§ **Problems and tasks**
**A)** From the passage on public schools, list every item that the writer says a professor can no longer expect an incoming college freshman to know.
**B)** Write the next part of the passage on public schools, picking up after its final sentence.

Segment Start: Document passage

Victor Davis Hanson on the public schools:
The K-12 public education system is essentially wrecked. No longer can any professor expect an incoming college freshman to know what Okinawa, John Quincy Adams, Shiloh, the Parthenon, the Reformation, John Locke, the Second Amendment, or the Pythagorean Theorem is. An entire American culture, the West itself, its ideas and experiences, have simply vanished on the altar of therapy. This upcoming generation knows instead not to judge anyone by absolute standards (but not why so); to remember to say that its own Western culture is no different from, or indeed far worse than, the alternatives; that race, class, and gender are, well, important in some vague sense; that global warming is manmade and very soon will kill us all; that we must have hope and change of some undefined sort; that AIDs is no more a homosexual- than a heterosexual-prone disease; and that the following things and people for some reason must be bad, or at least must in public company be said to be bad (in no particular order): Wal-Mart, cowboys, the Vietnam War, oil companies, coal plants, nuclear power, George Bush, chemicals, leather, guns, states like Utah and Kansas, Sarah Palin, vans and SUVs.

Segment End: Document passage
Segment Start: Supplied entries

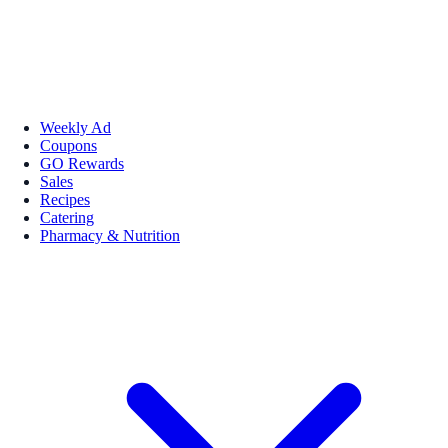
Weekly Ad
Coupons
GO Rewards
Sales
Recipes
Catering
Pharmacy & Nutrition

Segment End: Supplied entries

§ **Expected responses**
**A)** Okinawa, John Quincy Adams, Shiloh, the Parthenon, the Reformation, John Locke, the Second Amendment, the Pythagorean Theorem

**B)**
He's absolutely right. During a discussion immediately after 9/11, my college students weren't able to articulate how we were any different from the Islamic terrorists. Another student couldn't distinguish between the rights of humans and the "rights" of animals. A little girl recently told my teen daughter that "Christopher Columbus was a very bad man", and another little boy was overheard saying, "The earth is ugly and getting uglier!!!" Just a few off-the-cuff examples; I'm sure you can provide many more of your own.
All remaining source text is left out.